久しぶりに抱きつかれた唯都は、反射的に彼女の背に腕を回す。
恐らく津田に向けてだろう、結愛は嗚咽しながらくぐもった声を出した。
「ゆっ、唯ちゃんをとらないで……!!」
――不意打ちで、直撃だった。
唯都の中を衝動が襲う。
彼の腕の中で小さくなっている結愛の旋毛を意味も無く見つめて、必死に気を逸らした。
「おねがい……ゆいちゃんとらないでえ……」
それきり結愛はさめざめと泣きながら、唯都にしっかりとしがみついている。
部屋には、結愛のすすり泣く声だけが響いた。
自分の表情が剥がれ落ちていくのが分かる。
内心で耐えろと言い聞かせているうちに、一周して唯都の顔から感情が消えていく。
唯都は恐ろしいまでの無表情で、津田を見やる。
津田は呆れたような顔をして、一つ溜息を吐いた。
「心配無さそうね。帰るわ」
やれやれと言いながら立ち上がった津田は、ひらりと手を振ると軽快な足取りで部屋を出る。
そして静かに扉を閉めた。
階段を降りていく音がする。津田の気配が遠ざかったのを確認すると、唯都は強引に結愛を引き剥がし、無理やり彼女と顔を合わせた。
「結愛、話しましょう、ちゃんと。
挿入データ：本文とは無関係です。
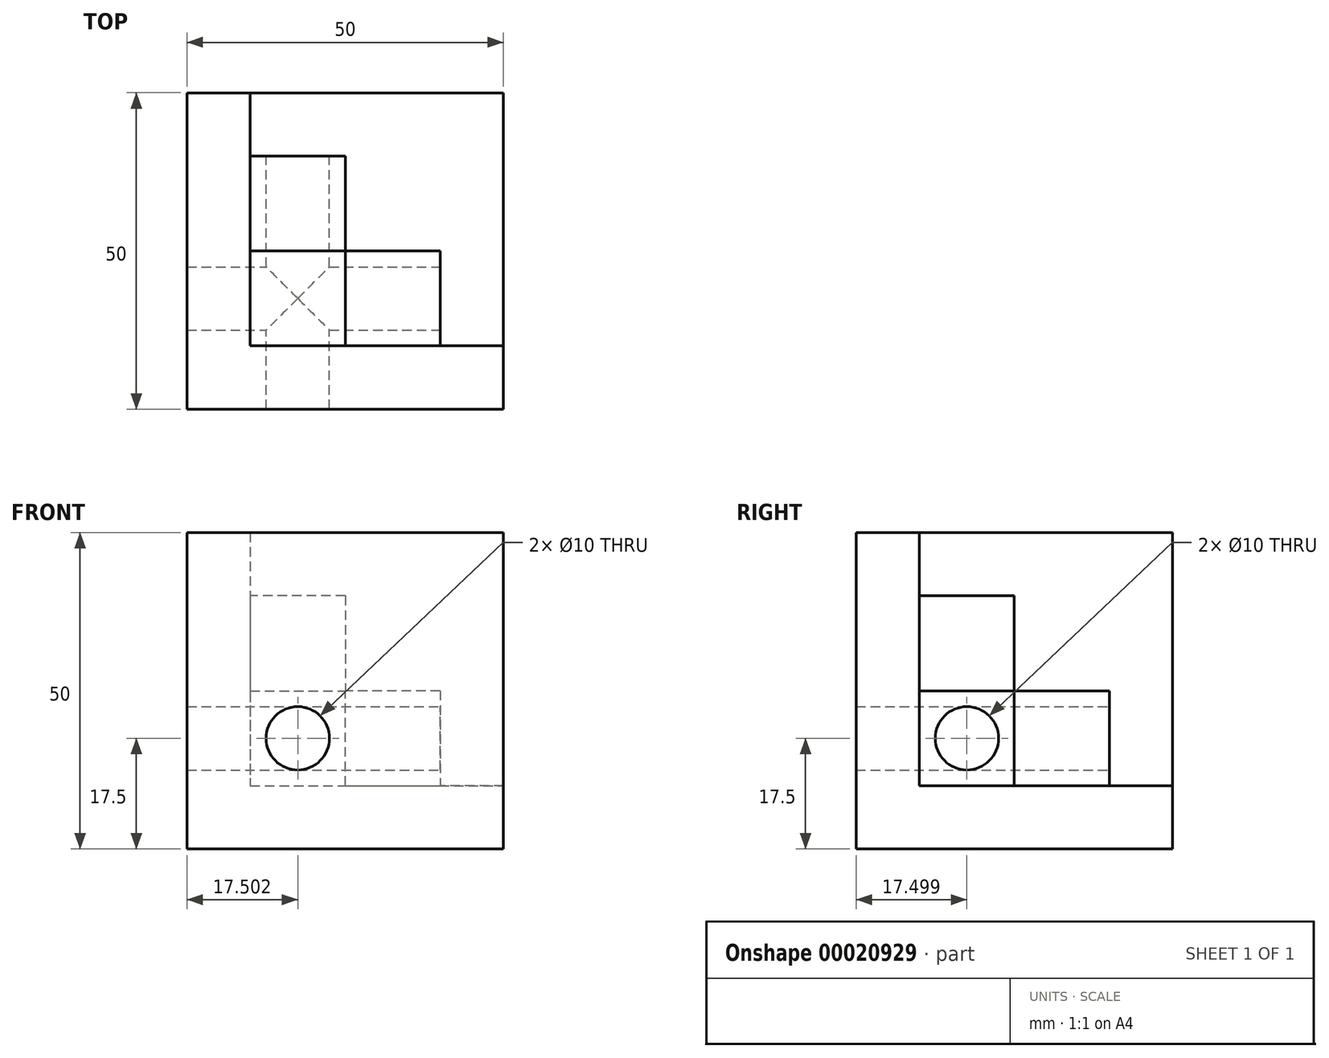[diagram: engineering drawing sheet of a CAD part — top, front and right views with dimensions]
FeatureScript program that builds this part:
annotation { "Feature Type Name" : "Feature", "Feature Type Description" : "" }
export const myFeature = defineFeature(function(context is Context, id is Id, definition is map)
    precondition{}
    {
        {
            var Q0;
            Q0=qCreatedBy(makeId("Top.planeOp"),FACE);
            var sketch = newSketch(context, id + "F0", { "sketchPlane" : qUnion([Q0])});
            skLineSegment(sketch, "E0.bottom", {"start": v(-36.68, -12.64) * mm, "end": v(13.32, -12.64) * mm});
            skLineSegment(sketch, "E0.top", {"start": v(-36.68, -62.64) * mm, "end": v(13.32, -62.64) * mm});
            skLineSegment(sketch, "E0.left", {"start": v(-36.68, -12.64) * mm, "end": v(-36.68, -62.64) * mm});
            skLineSegment(sketch, "E0.right", {"start": v(13.32, -12.64) * mm, "end": v(13.32, -62.64) * mm});
            skSolve(sketch);
        }
        {
            var Q0;
            Q0=makeQuery(id+"F0.imprint","IMPRINT",FACE,{"disambiguationData":[TD([[makeQuery(id+"F0.imprint","IMPRINT",EDGE,{"derivedFrom":sQuery(id+"F0.wireOp",EDGE,"E0.bottom")}),-1.0]])]});
            extrude(context, id + "F1", {"entities" : qUnion([Q0]), "depth" : 10 * mm});
        }
        {
            var Q0;
            Q0=makeQuery(id+"F1.opExtrude","CAP_FACE",FACE,{"disambiguationData":[OSD([sQuery(id+"F0.wireOp",EDGE,"E0.bottom"),sQuery(id+"F0.wireOp",EDGE,"E0.top"),sQuery(id+"F0.wireOp",EDGE,"E0.left"),sQuery(id+"F0.wireOp",EDGE,"E0.right")])],"isStart":false});
            var sketch = newSketch(context, id + "F2", { "sketchPlane" : qUnion([Q0])});
            skLineSegment(sketch, "E1.bottom", {"start": v(13.32, -12.64) * mm, "end": v(-26.68, -12.64) * mm});
            skLineSegment(sketch, "E1.top", {"start": v(13.32, -52.64) * mm, "end": v(-26.68, -52.64) * mm});
            skLineSegment(sketch, "E1.left", {"start": v(13.32, -12.64) * mm, "end": v(13.32, -52.64) * mm});
            skLineSegment(sketch, "E1.right", {"start": v(-26.68, -12.64) * mm, "end": v(-26.68, -52.64) * mm});
            skSolve(sketch);
        }
        {
            var Q0;
            {var subQ1=sQuery(id+"F2.wireOp",EDGE,"E1.top");Q0=makeQuery(id+"F2.imprint","IMPRINT",FACE,{"disambiguationData":[TD([[makeQuery(id+"F2.imprint","IMPRINT",EDGE,{"derivedFrom":subQ1}),1.0]])]});}
            extrude(context, id + "F3", {"entities" : qUnion([Q0]), "operationType" : NewBodyOperationType.ADD, "depth" : 40 * mm});
        }
        {
            var Q0;
            Q0=makeQuery(id+"F1.opExtrude","CAP_FACE",FACE,{"disambiguationData":[OSD([sQuery(id+"F0.wireOp",EDGE,"E0.bottom"),sQuery(id+"F0.wireOp",EDGE,"E0.top"),sQuery(id+"F0.wireOp",EDGE,"E0.left"),sQuery(id+"F0.wireOp",EDGE,"E0.right")])],"isStart":false});
            var sketch = newSketch(context, id + "F4", { "sketchPlane" : qUnion([Q0])});
            skLineSegment(sketch, "E2.bottom", {"start": v(-26.68, -52.64) * mm, "end": v(-11.68, -52.64) * mm});
            skLineSegment(sketch, "E2.top", {"start": v(-26.68, -37.64) * mm, "end": v(-11.68, -37.64) * mm});
            skLineSegment(sketch, "E2.left", {"start": v(-26.68, -52.64) * mm, "end": v(-26.68, -37.64) * mm});
            skLineSegment(sketch, "E2.right", {"start": v(-11.68, -52.64) * mm, "end": v(-11.68, -37.64) * mm});
            skSolve(sketch);
        }
        {
            var Q0;
            Q0=makeQuery(id+"F4.imprint","IMPRINT",FACE,{"disambiguationData":[TD([[makeQuery(id+"F4.imprint","IMPRINT",EDGE,{"derivedFrom":sQuery(id+"F4.wireOp",EDGE,"E2.bottom")}),-1.0]])]});
            extrude(context, id + "F5", {"entities" : qUnion([Q0]), "operationType" : NewBodyOperationType.ADD, "depth" : 30 * mm});
        }
        {
            var Q0;
            Q0=makeQuery(id+"F5.opExtrude","SWEPT_FACE",FACE,{"disambiguationData":[OSD([sQuery(id+"F4.wireOp",EDGE,"E2.right")])]});
            var sketch = newSketch(context, id + "F6", { "sketchPlane" : qUnion([Q0])});
            skLineSegment(sketch, "E3.bottom", {"start": v(-52.64, 10) * mm, "end": v(-37.64, 10) * mm});
            skLineSegment(sketch, "E3.top", {"start": v(-52.64, 25) * mm, "end": v(-37.64, 25) * mm});
            skLineSegment(sketch, "E3.left", {"start": v(-52.64, 10) * mm, "end": v(-52.64, 25) * mm});
            skLineSegment(sketch, "E3.right", {"start": v(-37.64, 10) * mm, "end": v(-37.64, 25) * mm});
            skSolve(sketch);
        }
        {
            var Q0;
            Q0=makeQuery(id+"F6.imprint","IMPRINT",FACE,{"disambiguationData":[TD([[makeQuery(id+"F6.imprint","IMPRINT",EDGE,{"derivedFrom":sQuery(id+"F6.wireOp",EDGE,"E3.bottom")}),1.0]])]});
            extrude(context, id + "F7", {"entities" : qUnion([Q0]), "operationType" : NewBodyOperationType.ADD, "depth" : 15 * mm});
        }
        {
            var Q0;
            Q0=makeQuery(id+"F7.boolean.opBoolean","MERGE",FACE,{"derivedFrom":[makeQuery(id+"F5.opExtrude","SWEPT_FACE",FACE,{"disambiguationData":[OSD([sQuery(id+"F4.wireOp",EDGE,"E2.top")])]}),makeQuery(id+"F7.opExtrude","SWEPT_FACE",FACE,{"disambiguationData":[OSD([sQuery(id+"F6.wireOp",EDGE,"E3.right")])]})]});
            var sketch = newSketch(context, id + "F8", { "sketchPlane" : qUnion([Q0])});
            skLineSegment(sketch, "E4.bottom", {"start": v(26.68, 10) * mm, "end": v(11.68, 10) * mm});
            skLineSegment(sketch, "E4.top", {"start": v(26.68, 25) * mm, "end": v(11.68, 25) * mm});
            skLineSegment(sketch, "E4.left", {"start": v(26.68, 10) * mm, "end": v(26.68, 25) * mm});
            skLineSegment(sketch, "E4.right", {"start": v(11.68, 10) * mm, "end": v(11.68, 25) * mm});
            skSolve(sketch);
        }
        {
            var Q0;
            Q0=makeQuery(id+"F8.imprint","IMPRINT",FACE,{"disambiguationData":[TD([[makeQuery(id+"F8.imprint","IMPRINT",EDGE,{"derivedFrom":sQuery(id+"F8.wireOp",EDGE,"E4.bottom")}),-1.0]])]});
            extrude(context, id + "F9", {"entities" : qUnion([Q0]), "operationType" : NewBodyOperationType.ADD, "depth" : 15 * mm});
        }
        {
            var Q0;
            Q0=makeQuery(id+"F7.opExtrude","CAP_FACE",FACE,{"disambiguationData":[OSD([sQuery(id+"F6.wireOp",EDGE,"E3.bottom"),sQuery(id+"F6.wireOp",EDGE,"E3.top"),sQuery(id+"F6.wireOp",EDGE,"E3.left"),sQuery(id+"F6.wireOp",EDGE,"E3.right")])],"isStart":false});
            var sketch = newSketch(context, id + "F10", { "sketchPlane" : qUnion([Q0])});
            skCircle(sketch, "E5", {"center": v(-45.14, 17.5) * mm, "radius": 5 * mm});
            skSolve(sketch);
        }
        {
            var Q0;
            Q0=makeQuery(id+"F10.imprint","IMPRINT",FACE,{"disambiguationData":[TD([[makeQuery(id+"F10.imprint","IMPRINT",EDGE,{"derivedFrom":sQuery(id+"F10.wireOp",EDGE,"E5")}),1.0]])]});
            extrude(context, id + "F11", {"entities" : qUnion([Q0]), "operationType" : NewBodyOperationType.REMOVE, "oppositeDirection" : true, "depth" : 500 * mm});
        }
        {
            var Q0;
            Q0=makeQuery(id+"F9.opExtrude","CAP_FACE",FACE,{"disambiguationData":[OSD([sQuery(id+"F8.wireOp",EDGE,"E4.bottom"),sQuery(id+"F8.wireOp",EDGE,"E4.top"),sQuery(id+"F8.wireOp",EDGE,"E4.left"),sQuery(id+"F8.wireOp",EDGE,"E4.right")])],"isStart":false});
            var sketch = newSketch(context, id + "F12", { "sketchPlane" : qUnion([Q0])});
            skCircle(sketch, "E6", {"center": v(19.18, 17.5) * mm, "radius": 5 * mm});
            skSolve(sketch);
        }
        {
            var Q0;
            Q0=makeQuery(id+"F12.imprint","IMPRINT",FACE,{"disambiguationData":[TD([[makeQuery(id+"F12.imprint","IMPRINT",EDGE,{"derivedFrom":sQuery(id+"F12.wireOp",EDGE,"E6")}),1.0]])]});
            extrude(context, id + "F13", {"entities" : qUnion([Q0]), "operationType" : NewBodyOperationType.REMOVE, "oppositeDirection" : true, "depth" : 500 * mm});
        }
    });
思っている事全部言いなさい!」
唯都の鬼気迫る勢いに、結愛はすっかり観念して、ぽつぽつと語りだした。
この三日間に溜まった言葉を吐き出すように、二人はお互いの胸の内を明かす。
「唯ちゃんが、恋愛的な意味で、芥子川を好きになっちゃったのかと思って……」
切り出された特大の勘違いに、唯都は最初から冷静さを欠いた。
「きゃあああ!! とんでもない誤解よ!! 何でそんな事になったの!?」
阿鼻叫喚である。
「ゆ、唯ちゃん、女の人みたいな喋り方するから、実は男の人が恋愛対象なのかと、薄々感じていて……最近、芥子川の事褒めるから、気があるのかなって落ち込んで……女の人に、興味無さそうだし……」
「私心はちゃんと男なのよ? 確かにこういう喋り方だけど、女性になりたいなんて思った事無いし、ましてや男性に恋愛的な興味を持った事は微塵も無いわ!」
「でも、女性向けの雑誌とかは一緒に見るし、女の子同士みたいな会話もするけど、こ、恋バナとか……好きな人の話とか、聞いた事ないもん……」
「そんなの!! 好きな子本人に言える訳が無いでしょー!!」
腹の底から声を出して叫んだ。
(あっ……)
「えっ……」
結愛が溢した声が、唯都の失言を浮き彫りにする。
力いっぱい告白してしまった事に気が付き、もう何度目かになる回想が頭を巡った。
いつぞやの――結愛が転んで帰った日の、今にしてみれば好機となった失態を思い返す。
目の前の事しか見えなくなって、自分の口調にまで気が回らなくなって……そうして、本性を顕わにしてしまった。
今の状況も全く同じだ。
後先考える余裕も無く、意識せず声に出してしまった言葉は、もう元には戻らない。
焦る場面だ。
自分はもっと慌てているはずだ。
それなのに、じわじわと顔に熱を帯びるのは、口元が歪むのは、どちらも期待によるものだ。
唯都を見返す結愛の目にもまた、喜びが滲んで見えるのは、拗らせた自意識だけが原因では無いと思いたい。